Monday, November 24, 2008

Habs retire Roy number 33

Patrick Roy finally returned back home on Saturday as his famous #33 was retired by the Montreal Canadiens after more than a decade of a bitter separation between Roy and the organization.

Roy arrived through the Bell Centre corridors and walked his way through the crowd before reaching the ice.

"Tonight, I am coming home," Roy said to the noisy, sold-out crowd at the Bell Centre, when his number was raised to the rafters before Montreal played Boston.

Roy won the Conn Smythe Trophy as the playoff MVP twice with the Canadiens, in 1986 and 1993 when Montreal captured the Stanley Cup. In 1986, Roy was a 20-year-old rookie and, seven years later, in 1993, Roy won a record 10 games in overtime, a record that is unlikely to be broke.

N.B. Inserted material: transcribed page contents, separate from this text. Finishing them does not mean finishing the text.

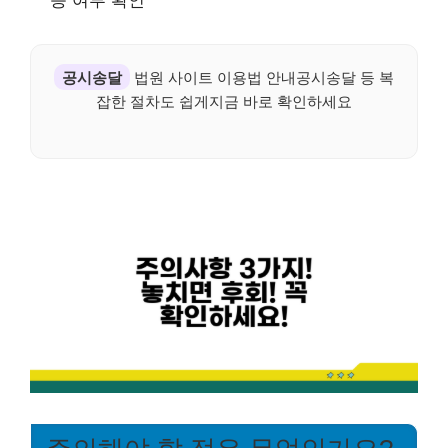
공시송달
법원 사이트 이용법 안내공시송달 등 복
잡한 절차도 쉽게지금 바로 확인하세요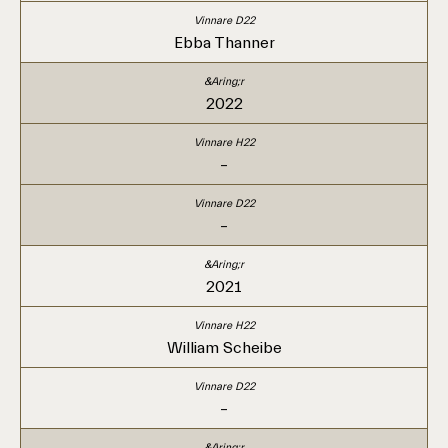
Ebba Thanner
2022
–
–
2021
William Scheibe
–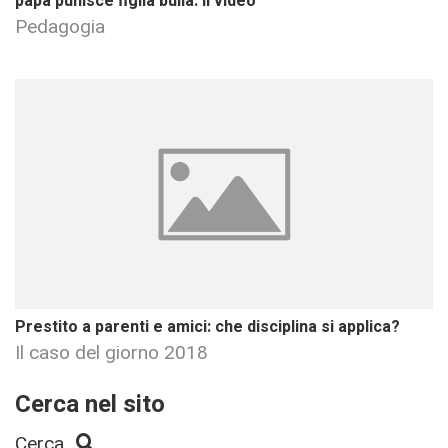
papà punisce figlia bulla. Il video
Pedagogia
Prestito a parenti e amici: che disciplina si applica?
Il caso del giorno 2018
Cerca nel sito
Cerca...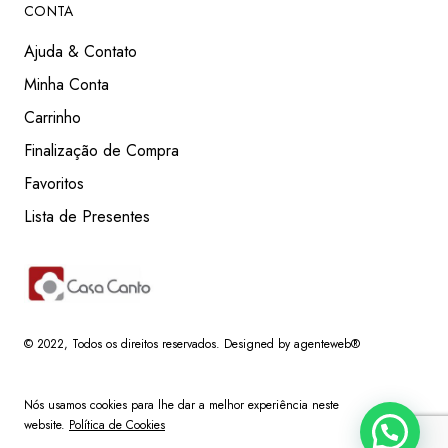
CONTA
Ajuda & Contato
Minha Conta
Carrinho
Finalização de Compra
Favoritos
Lista de Presentes
© 2022
, Todos os direitos reservados.
Designed by agenteweb®
Nós usamos cookies para lhe dar a melhor experiência neste
website.
Política de Cookies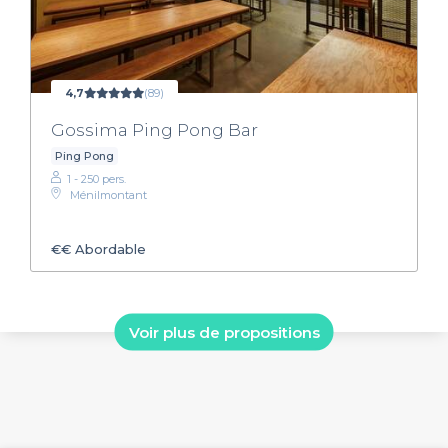
4,7
(89)
Gossima Ping Pong Bar
Ping Pong
1 - 250 pers.
Ménilmontant
€€
Abordable
Voir plus de propositions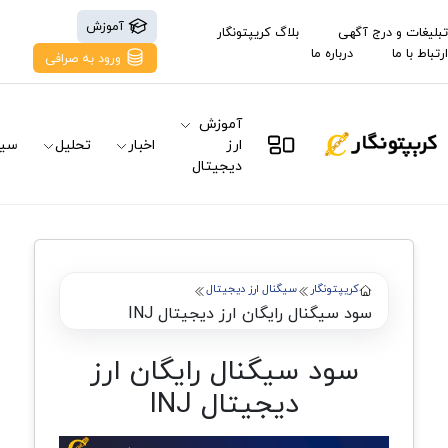
آموزش
تبلیغات و درج آگهی
بلاگ کریپتونگار
ارتباط با ما
درباره ما
ورود به صرافی
آموزش
ارز
اخبار
تحلیل
سیگ
دیجیتال
کریپتونگار
سیگنال ارز دیجیتال
سود سیگنال‌ رایگان ارز دیجیتال INJ
سود سیگنال‌ رایگان ارز
دیجیتال INJ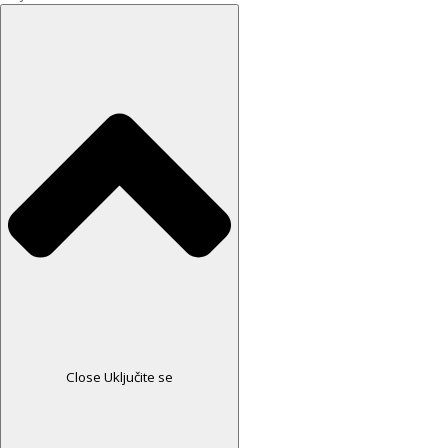
Close Uključite se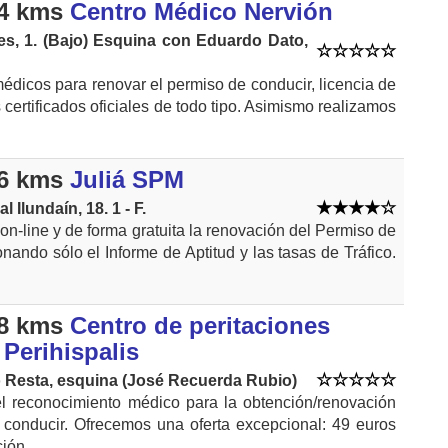
4 kms
Centro Médico Nervión
es, 1. (Bajo) Esquina con Eduardo Dato,
médicos para renovar el permiso de conducir, licencia de
 certificados oficiales de todo tipo. Asimismo realizamos
6 kms
Juliá SPM
 Ilundaín, 18. 1 - F.
n-line y de forma gratuita la renovación del Permiso de
nando sólo el Informe de Aptitud y las tasas de Tráfico.
8 kms
Centro de peritaciones
Perihispalis
 Resta, esquina (José Recuerda Rubio)
l reconocimiento médico para la obtención/renovación
 conducir. Ofrecemos una oferta excepcional: 49 euros
ión...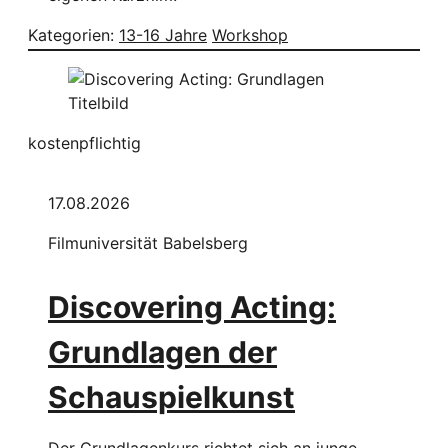
Kategorien:
13-16 Jahre
Workshop
kostenpflichtig
17.08.2026
Filmuniversität Babelsberg
Discovering Acting:
Grundlagen der
Schauspielkunst
Der Grundlagenkurs richtet sich an junge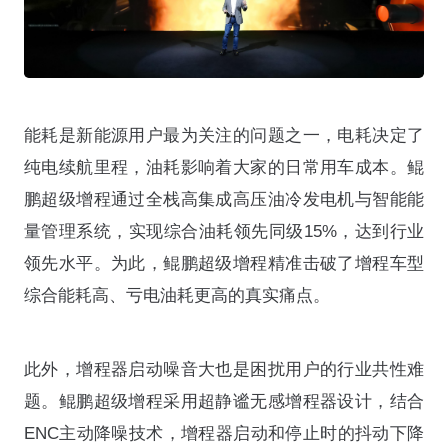
能耗是新能源用户最为关注的问题之一，电耗决定了
纯电续航里程，油耗影响着大家的日常用车成本。鲲
鹏超级增程通过全栈高集成高压油冷发电机与智能能
量管理系统，实现综合油耗领先同级15%，达到行业
领先水平。为此，鲲鹏超级增程精准击破了增程车型
综合能耗高、亏电油耗更高的真实痛点。
此外，增程器启动噪音大也是困扰用户的行业共性难
题。鲲鹏超级增程采用超静谧无感增程器设计，结合
ENC主动降噪技术，增程器启动和停止时的抖动下降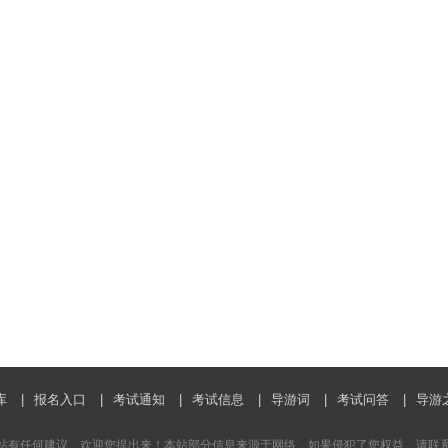
库
|
报名入口
|
考试通知
|
考试信息
|
导游词
|
考试问答
|
导游
站有任何建议，欢迎您提出来！本站部分信息来源于网络，如果侵犯了您权益，请联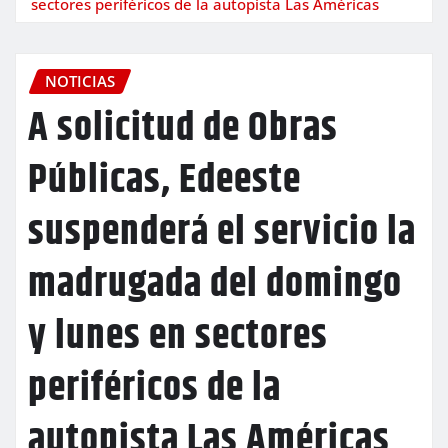
sectores periféricos de la autopista Las Américas
NOTICIAS
A solicitud de Obras
Públicas, Edeeste
suspenderá el servicio la
madrugada del domingo
y lunes en sectores
periféricos de la
autopista Las Américas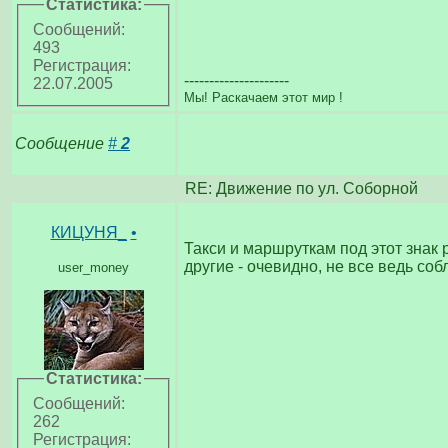
Статистика:
Сообщений:
493
Регистрация:
---------------------
22.07.2005
Мы! Раскачаем этот мир !
Сообщение
#
2
RE: Движение по ул. Соборнoй
КИЦУНЯ_
•
Такси и маршруткам под этот знак 
другие - очевидно, не все ведь со
user_money
Статистика:
Сообщений:
262
Регистрация: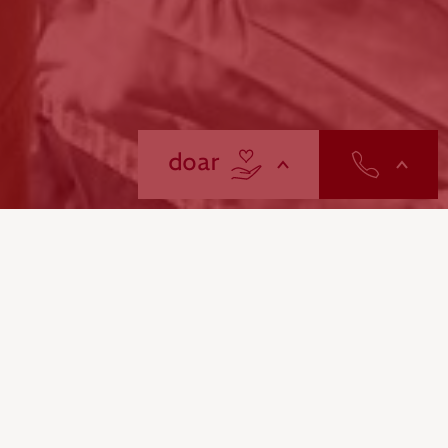
contactos
doar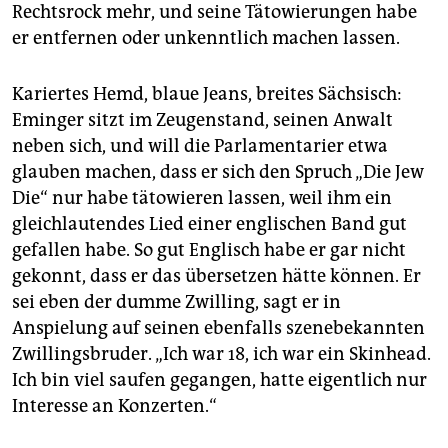
Rechtsrock mehr, und seine Tätowierungen habe
er entfernen oder unkenntlich machen lassen.
Kariertes Hemd, blaue Jeans, breites Sächsisch:
Eminger sitzt im Zeugenstand, seinen Anwalt
neben sich, und will die Parlamentarier etwa
glauben machen, dass er sich den Spruch „Die Jew
Die“ nur habe tätowieren lassen, weil ihm ein
gleichlautendes Lied einer englischen Band gut
gefallen habe. So gut Englisch habe er gar nicht
gekonnt, dass er das übersetzen hätte können. Er
sei eben der dumme Zwilling, sagt er in
Anspielung auf seinen ebenfalls szenebekannten
Zwillingsbruder. „Ich war 18, ich war ein Skinhead.
Ich bin viel saufen gegangen, hatte eigentlich nur
Interesse an Konzerten.“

Roy's parents (Michel Roy and Barbara Miller), brother and sister, and his three children (Frederic and Jonathan play for his Quebec Remparts) were on hand for the ceremony, along with his first three Canadiens coaches, Jean Perron, Pat Burns and Jacques Demers.

Drafted by Montreal in 1984, Roy made a brief appearance during the 1984-85 season before making the team for good the following season. A Nordiques fan growing up in the Quebec City area, Roy was nonetheless proud to start his career with the Canadiens.

Francois Allaire, his longtime goalie coach, was praised for helping him perfect his butterfly style that spawned a generation of Quebec-developed goalies.

Patrick Roy retired after the 2002-2003 season at the age of 37 year-old.

Roy, inducted into the Hockey Hall of Fame in 2006, previously had his No. 33 retired by Colorado. He is the sixth NHL player to receive such an honor from two teams.

He won a Calder Memorial Cup with the Quebec Remparts in 2006.